Sorry, Cornfed, I just don't see a fetus as a human. ...
A viable fetus? Sure. Now we're into some ethical conundrums.
It's all line-drawing. When is a fetus viable? As I think Brucie wrote earlier, it depends. Worse: it may depend on the financial well-being of the parents, which seems like a thoroughly inappropriate way for determining when a child's right to stay alive begins. It is tough to see a four-celled organism as a human, I concede, but what if you can see a heartbeat on the sonogram? By definition, the organism is alive, but when does it become human? Other than the bright-line rules of conception or birth, the question of when human life begins is pretty murky. And I don't buy the "life experience/socialization" argument as a justification for the life-begins-only-at-birth argument, not in the slightest, because I am not aware of any conclusive evidence that life experience or socialization begins right at the moment of birth. Some believe that developed babies still in the womb can hear and respond to outside stimuli. If that's true, then the "life experience" starts before birth. Others (like me) think that newborns are idiots who can't process
anything resembling socialization right away -- yet even so, no one would advocate killing a newborn, so that can't be the line we draw, either.
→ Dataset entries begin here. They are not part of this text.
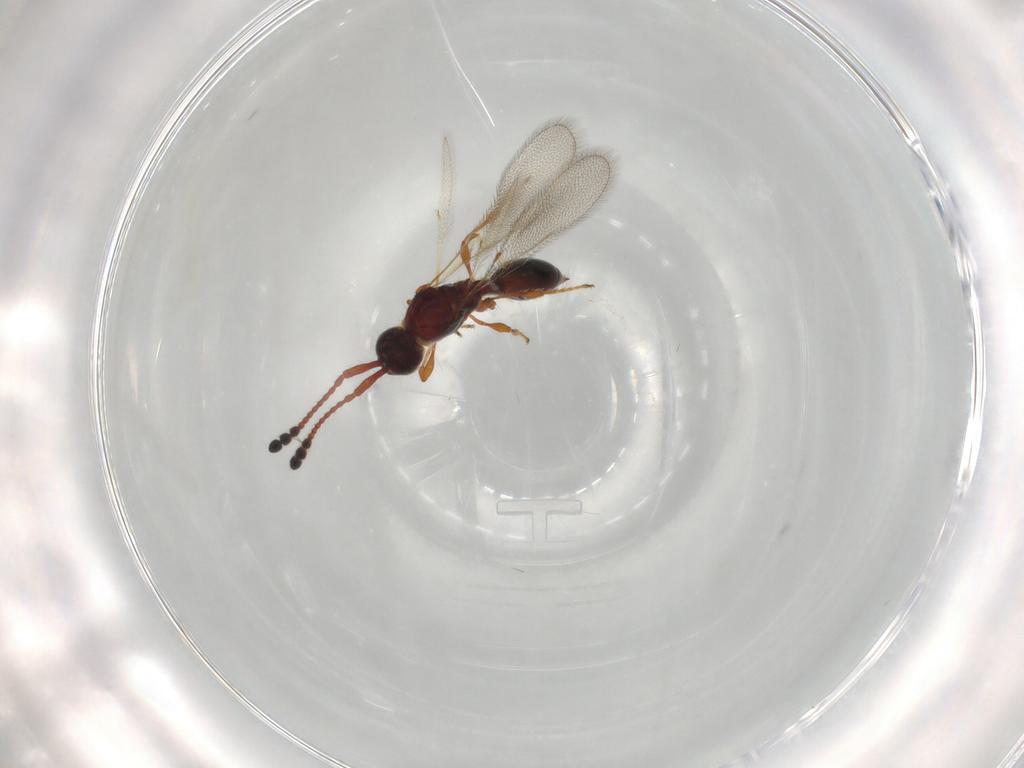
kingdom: Animalia
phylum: Arthropoda
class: Insecta
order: Hymenoptera
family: Diapriidae
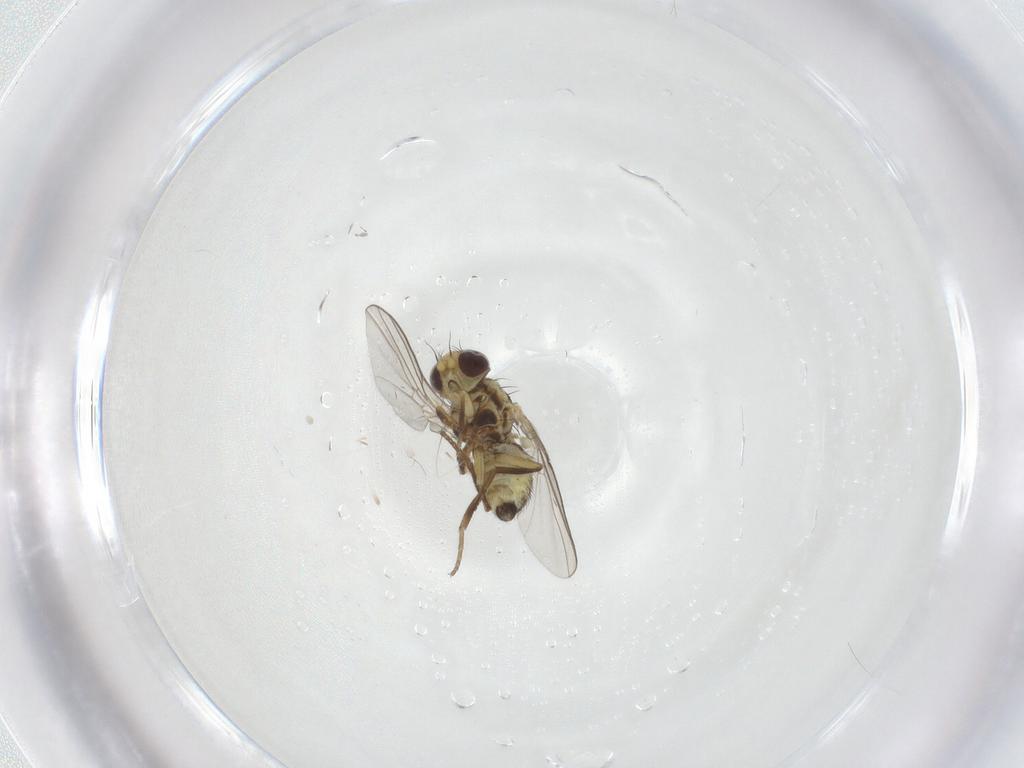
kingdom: Animalia
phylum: Arthropoda
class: Insecta
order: Diptera
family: Agromyzidae
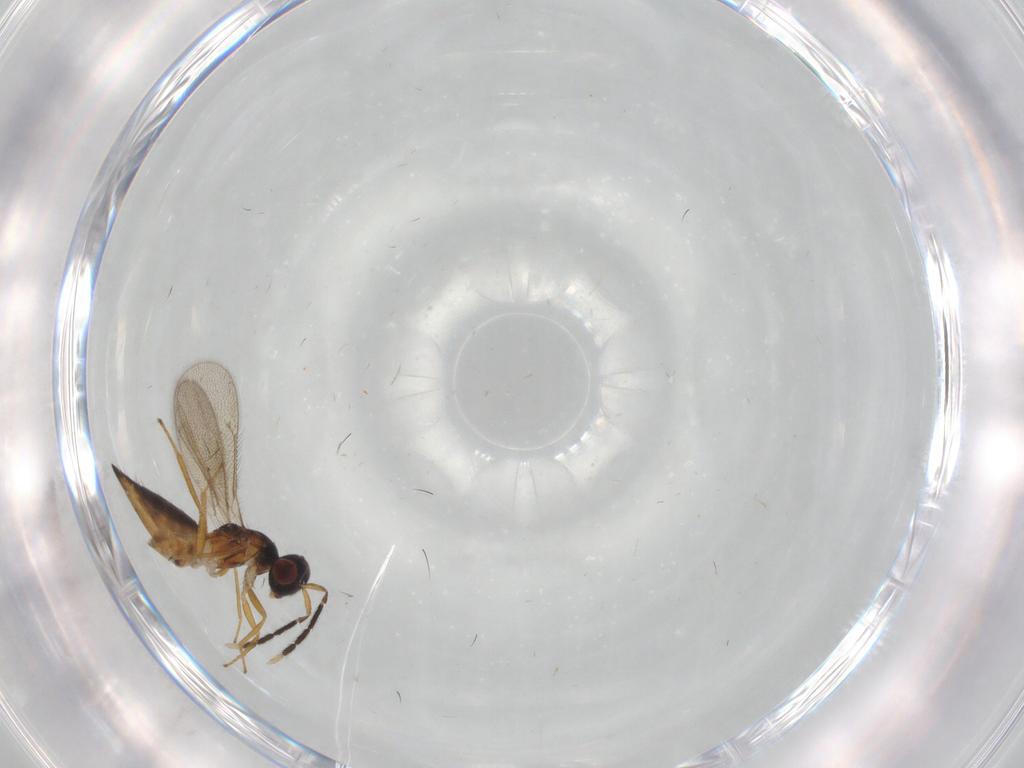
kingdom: Animalia
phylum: Arthropoda
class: Insecta
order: Hymenoptera
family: Eulophidae
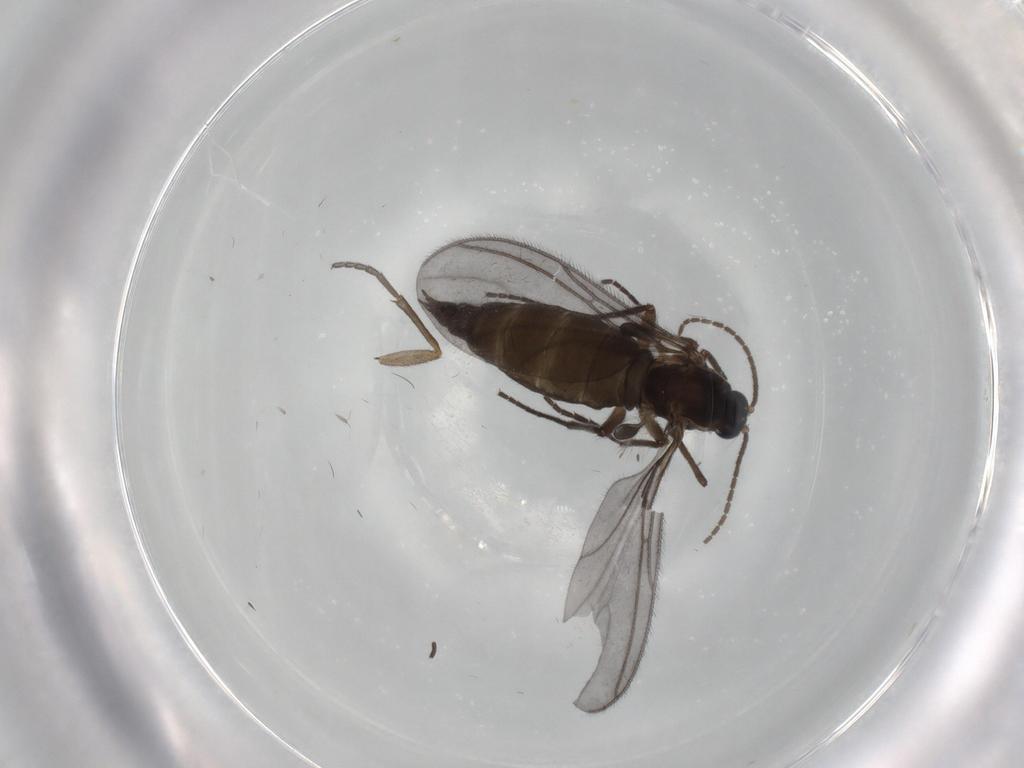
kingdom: Animalia
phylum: Arthropoda
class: Insecta
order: Diptera
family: Sciaridae
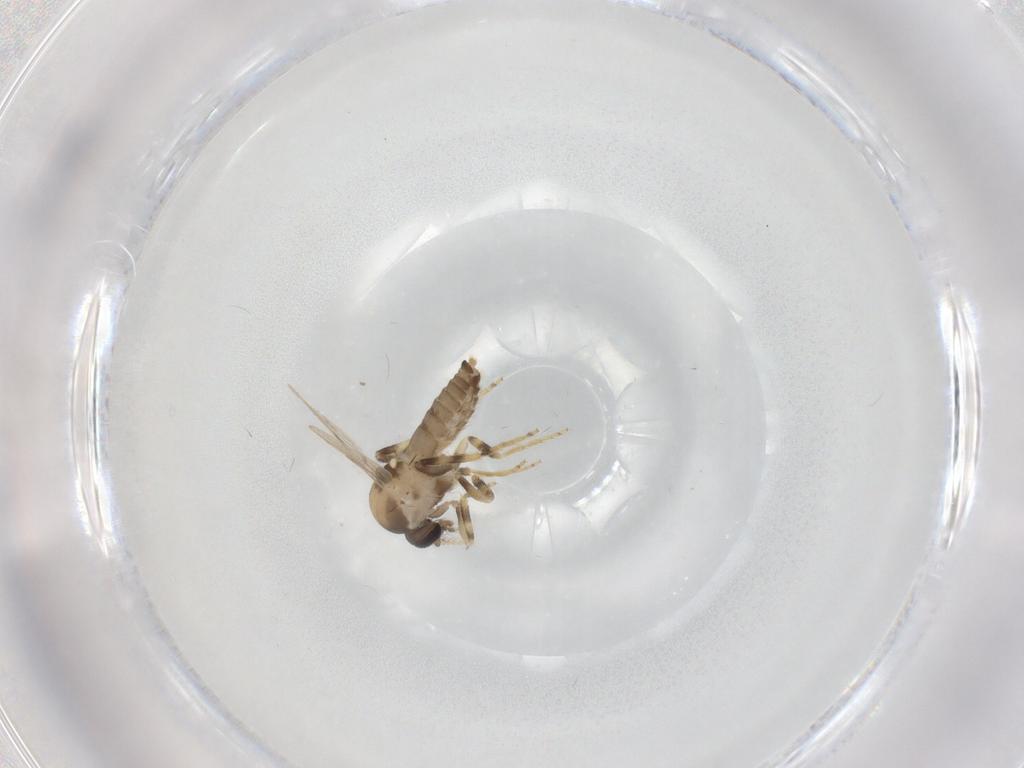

To be clear, I am not a staunch right-to-lifer. I see the gray area, and acknowledge that there may be legitimate public policy reasons for ending human life (warfare, self-defense, death penalty, abortion, etc.). That is why my concerns about the death penalty stem not from some overriding principle about the sanctity of life, but more from the practical (and real) problem of executing innocents unjustly. As for abortion, I am less bothered by things like the "day after" pill that may end the nascent life of a small organism of just a few cells, but more bothered by aborting fetuses that have a heartbeat and "look" human -- which, by the way, happens much earlier in the development process than I thought before we had our first child. I just couldn't look at that little dude with eyes, a mouth, arms, legs and a heartbeat, and not think "human." But that's a pretty personal view of the matter, I acknowledge.